Выполните задания:
(1) Определите, соответствуют ли отрывку о Киме Филби и Гае Бёрджессе утверждения: (a) от Багдада до Стамбула автор ехал на «Таурус-экспрессе»; (b) автор часто бывал у Бёрджесса дома; (c) в Стамбуле Гай предсказал, что следующим премьером станет Рэб Батлер. Для каждого дайте ответ «да» или «нет» и приведите решающие слова отрывка дословно.
(2) Напишите, что следует дальше в отрывке о Киме Филби и Гае Бёрджессе, начиная сразу после его последнего предложения.

Исходный текст:
Ким Филби. Неизвестная история супершпиона КГБ. Откровения близкого друга и коллеги по МИ 6 - Тим Милн 20 стр.


Я прибыл в Ваникей к концу августа, после утомительной шестидневной поездки по суше. От Багдада до Стамбула я ехал на "Таурус-экспрессе": четыре ночи и три дня в небольшом спальном купе, где температура превышала 30 градусов по Цельсию. В беллетристике "Таурус" описывается как романтичный поезд, полный международных шпионов и умопомрачительных, но недоступных женщин. Но я в жизни не видел ничего более романтичного - или зловещего, - чем турецкий офицер с сеткой для волос; вероятно, я больше других во всем поезде годился под описание международного шпиона. Ким и Мэри встретили меня в Гайдарпазе. Эйлин в тот момент еще была в больнице, но в Ванекее оставался Гай Бёрджесс, Нэнни Такер, секретарша Кима Эстер, четверо детей и повар-гувернер. Кроме забот, связанных с рождением первенца, я в последующие несколько дней гораздо лучше запомнил Гая, чем Кима. В своей жизни я встречал его, наверное, всего с десяток раз - и всегда в компании Кима. Он никогда не был у меня дома, а я - у него, за исключением лишь одного случая, когда после одной из вечеринок мы с Мэри подбросили Бёрджесса до его квартиры с Бонд-стрит. Для Кима он, очевидно, был скорее обузой, нежели желанной компанией. Из министерства иностранных дел в британское посольство поступила телеграмма, в которой сообщалось, что вследствие некоторых кадровых перестановок немедленного возвращения Гая не требуется и он, если пожелает, волен провести в Стамбуле еще неделю. Ким и Эстер некоторое время не показывали телеграмму, надеясь, что Гай все-таки уберется сам, но в конце концов все-таки вынуждены были все ему сообщить. Естественно, он остался…

Гай, при всей своей мерзости, ненадежности, злословии и способностях к самоуничтожению, странным образом притягивал к себе других людей. Он не скрывал своих слабостей, что Ким позволял себе крайне редко. Действительно, он все держал при себе: свой звездный снобизм, кучу известных имен, которые готов был упомянуть при всяком удобном случае, сентиментальность, гомосексуализм; он, казалось, никогда не задавался целью что-то скрывать. Однажды вечером он рассказал мне одну историю, о которой раньше я ничего не слышал. Речь шла об основателе СИС, капитане Смите Камминге, который во время страшной аварии, оказавшись зажатым в искореженной машине, отрезал себе ногу, чтобы добраться до умирающего сына. В конце Гай разрыдался, чем поверг нас в еще более неловкое положение, чем его собственное. В тот же вечер тема беседы странным образом переместилась на политику. Гай говорил о перспективах конфликтующих идеологий. Ким предположил, что должна, наверное, возникнуть новая идеология, некий синтез всего, что было раньше, - в частности, в контексте капитализма и коммунизма. Без сомнения, они с Гаем все-таки пускали другим присутствующим пыль в глаза…

Ким, Гай, Мэри и я пару раз совершили поездки на джипе; Гай обычно усаживался сзади, без конца напевая "Don’t dilly-dally on the way" и какие-нибудь частушки собственного сочинения вроде "I’m a tired old all-in wrestler, roaming round the old Black Sea" ("Я - усталый борец, рыскающий вдоль Черного моря"). Мы всегда слышали от него разные истории о неожиданных знакомствах со знаменитостями. "Будь у меня выбор, - говорил он, - я бы еще подумал, с кем лучше встретиться - с Черчиллем, Сталиным или Рузвельтом. Но только с кем-то одним. Как бы то ни было, с Черчиллем я уже встречался…" Он был далек от того, чтобы просто хвастать известными именами, и мог говорить интересно, зачастую очень увлекательно, o людях, с которыми лично знаком, да и на многие другие темы. Но мне кажется, его, по-видимому, немалые умственные дарования стоит все-таки принять на веру: у него попросту не было существенного применения для них или определенной выносливости, терпения для интеллектуальных достижений даже на скромном уровне министерства иностранных дел. Том Драйберг приписывал ему способности политического пророчества: вероятно, Гай, будучи в Москве, посоветовал Гарольду Макмиллану сменить Энтони Идена на посту премьер-министра, тогда как все эксперты пророчили на этот пост Рэба Батлера. С моей точки зрения, не слишком рискованная ставка; и потом, уже в Стамбуле, Гай пророчески заявил, что следующим премьером станет Гектор Макнейл.

Набор данных:
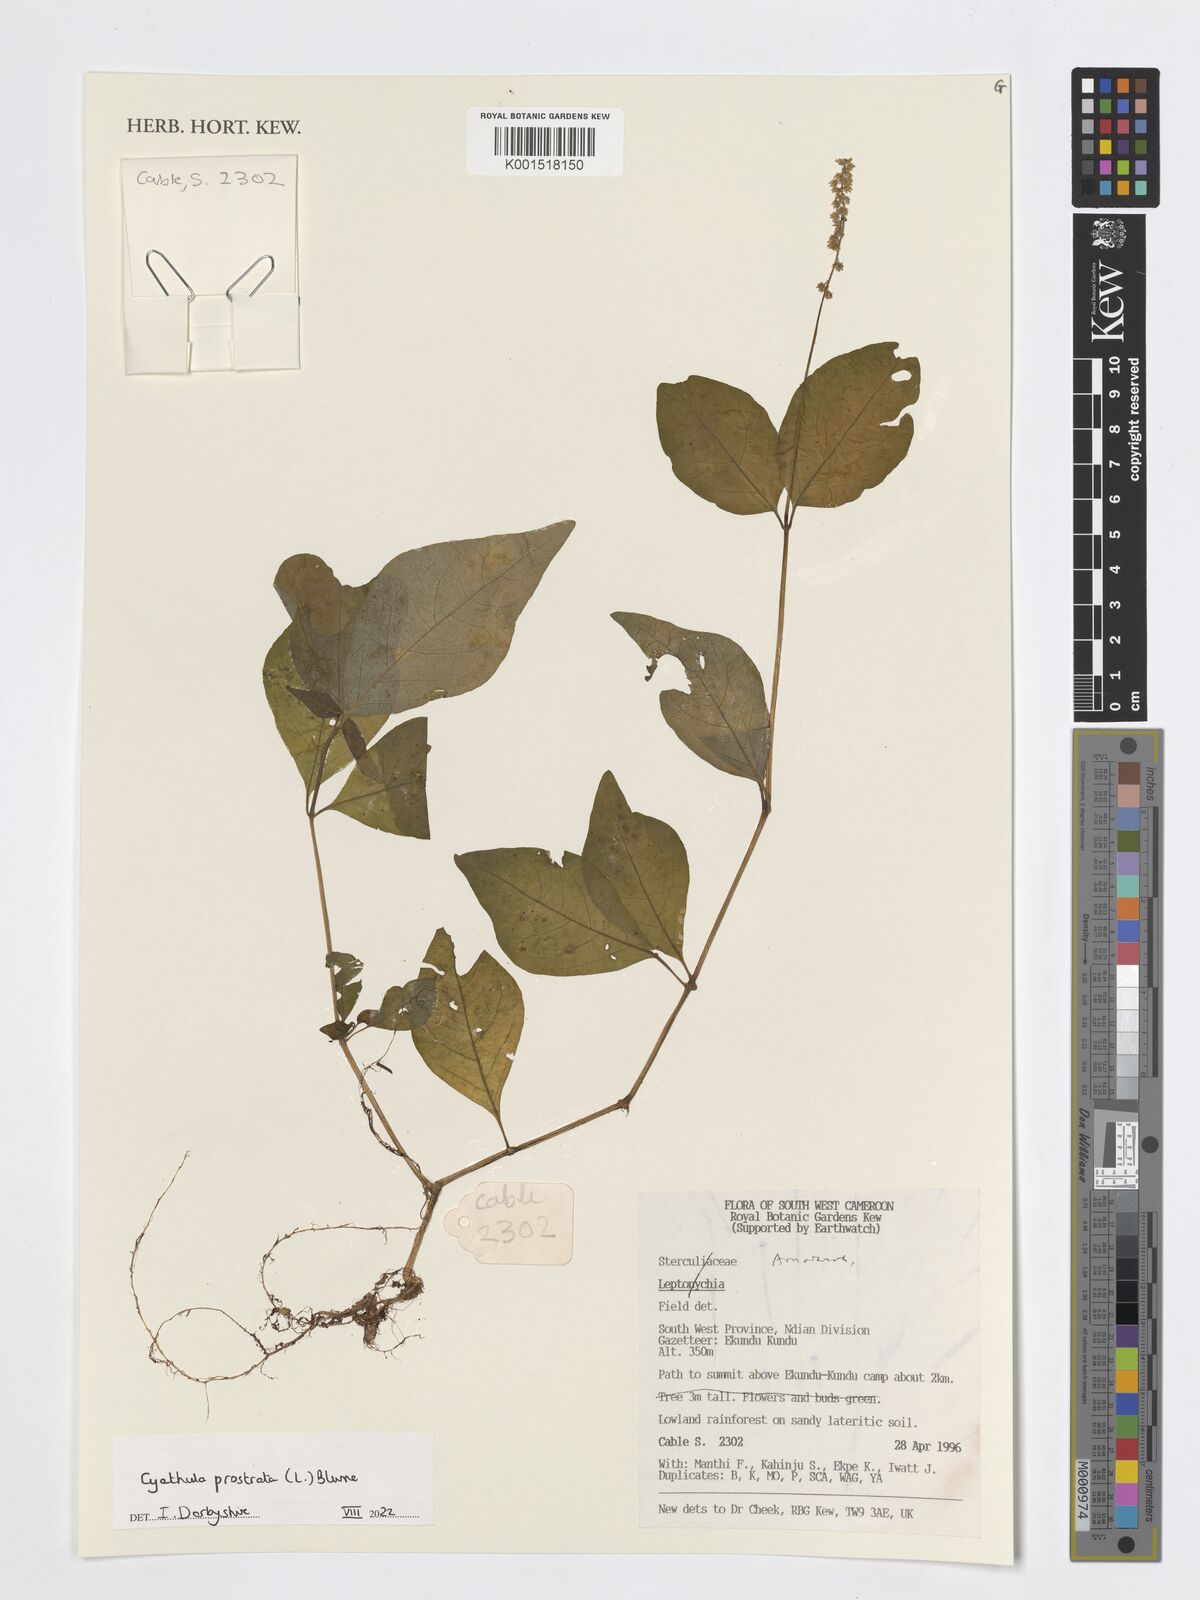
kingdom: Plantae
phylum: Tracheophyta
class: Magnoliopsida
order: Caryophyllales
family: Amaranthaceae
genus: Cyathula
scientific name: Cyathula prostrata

Ответы:
(1)
(a) Да: «От Багдада до Стамбула я ехал на "Таурус-экспрессе"».
(b) Нет: «Он никогда не был у меня дома, а я - у него, за исключением лишь одного случая».
(c) Нет: «Гай пророчески заявил, что следующим премьером станет Гектор Макнейл».

(2)
Что он делал для русских? Если полностью верить тому, что пишет Ким, то Гай выполнял для него роль курьера в Испании и снабжал деньгами. По-видимому, это говорит о том, что Гай еще в 1937 году поддерживал непосредственные контакты с русскими или, по крайней мере, с их агентом. Иными словами, он не был просто второстепенным агентом Кима, который поддерживает связи с советской разведкой только через самого Кима Филби. Как личный помощник Макнейла и до некоторой степени на других должностях - он имел возможность стать важным советским осведомителем. Использовался ли он в таком качестве? Или русские отчаялись получить надежные разведданные от этого не в меру подвижного и сверхсубъективного связника? Он, по-видимому, был для них такой же большой головной болью, как и для своего начальства в министерстве иностранных дел. В фильме "Carry on Spying" ("Продолжай шпионить") есть эпизод, в котором Кеннет Уильямс в качестве агента Секретной службы встречается со своим шефом и его заместителем. Когда Уильямс выходит из кабинета шефа, умудрившись по ходу дела сломать дверь, заместитель восклицает в сердцах: "Ну хоть бы кто-нибудь сделал ему приличное предложение!" В 1951 году в Дипломатической службе и за ее пределами, должно быть, работало немало людей, которые облегченно вздохнули, когда Гай наконец принял предложение от другого работодателя или, вероятнее всего, "добыл" его; похоже, он сам себя пригласил на новое место. После Эйлин Гай Бёрджесс, по-видимому, наиболее трагический персонаж во всей этой истории. Почти все, к чему он прикасался, завершалось неудачей, провалом. В отличие от Кима у него не хватало духу для той роли, которую он призван был выполнять. Интересно, проявилось ли это хоть как-то во время его визита в Стамбул и не послужило ли причиной для крайнего беспокойства Кима, когда Гай так и не вернулся домой поздно вечером. Бедняга Гай: он был фактически выслан в Сибирь в возрасте сорока лет (первые два-три года ссылки ему пришлось провести в Куйбышеве). Очевидно, ему не хотелось жить в России, даже в Москве; и когда там наконец появился Ким, его друг в течение долгих тридцати лет, Гай уже был при смерти.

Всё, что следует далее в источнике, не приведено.